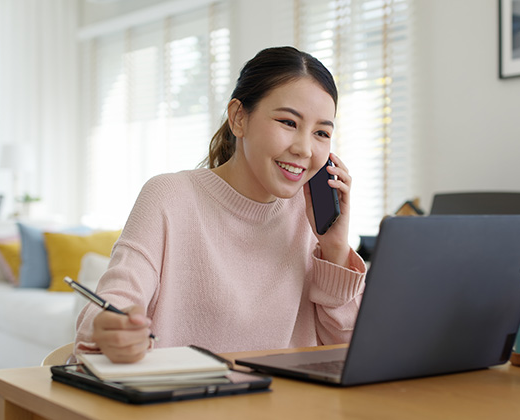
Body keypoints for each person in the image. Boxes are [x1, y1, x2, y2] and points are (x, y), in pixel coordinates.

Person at [75, 46, 366, 363]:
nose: (304, 149)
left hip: (287, 408)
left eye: (321, 132)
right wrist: (112, 327)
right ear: (239, 118)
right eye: (288, 122)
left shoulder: (310, 217)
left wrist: (335, 249)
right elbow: (110, 305)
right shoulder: (170, 197)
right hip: (183, 404)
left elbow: (350, 351)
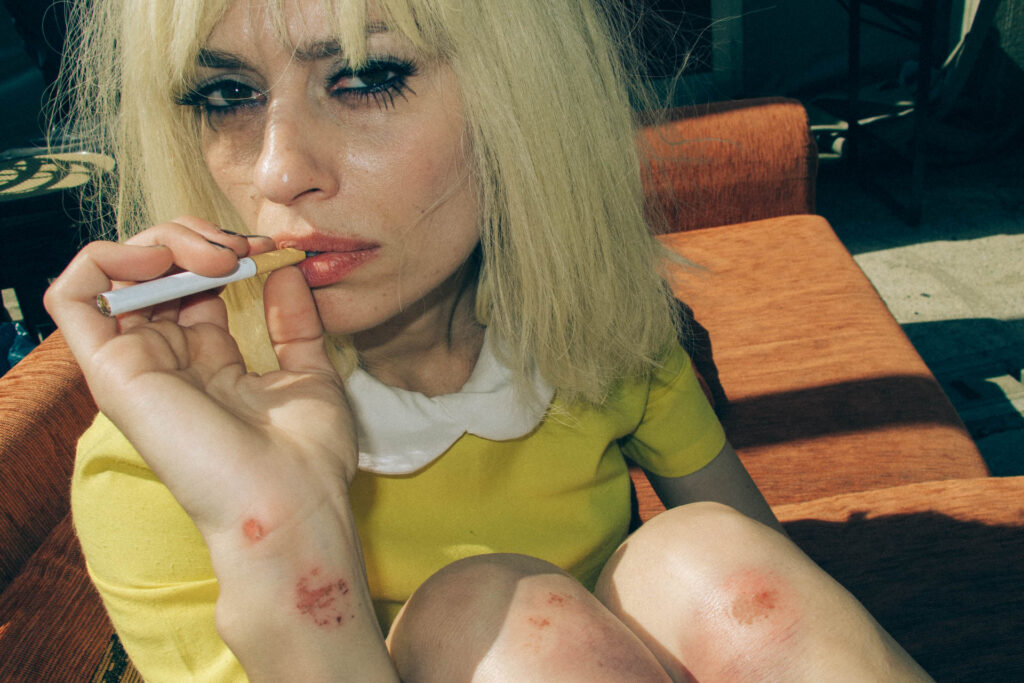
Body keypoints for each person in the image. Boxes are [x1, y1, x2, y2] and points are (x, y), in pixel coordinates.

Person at [44, 0, 933, 680]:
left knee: (708, 558)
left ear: (523, 102)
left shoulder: (597, 333)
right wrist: (277, 537)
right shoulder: (156, 466)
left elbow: (771, 581)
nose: (279, 171)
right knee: (491, 613)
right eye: (226, 95)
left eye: (364, 77)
..........
Assignment
Copy the listing character for character, pictures omitted.

Answer area
Body keypoints for each person in the image. Boxes are [x1, y1, x2, y2] and points are (x, y), in pixel coordinates.

Person at [75, 46, 366, 363]:
nose: (304, 149)
left hip: (287, 408)
left eye: (321, 132)
right wrist: (112, 327)
right ear: (239, 118)
right eye: (288, 122)
left shoulder: (310, 217)
left wrist: (335, 249)
right elbow: (110, 305)
right shoulder: (170, 197)
right hip: (183, 404)
left elbow: (350, 351)
Body keypoints for each person in the image. Boxes are [x1, y1, x2, y2] and points are (x, y), in pixel coordinates.

Person at [44, 0, 933, 680]:
left knee: (708, 558)
left ear: (523, 102)
left shoulder: (597, 333)
right wrist: (277, 537)
right shoulder: (156, 466)
left elbow: (771, 581)
nose: (279, 171)
right knee: (491, 613)
right eye: (226, 95)
left eye: (364, 77)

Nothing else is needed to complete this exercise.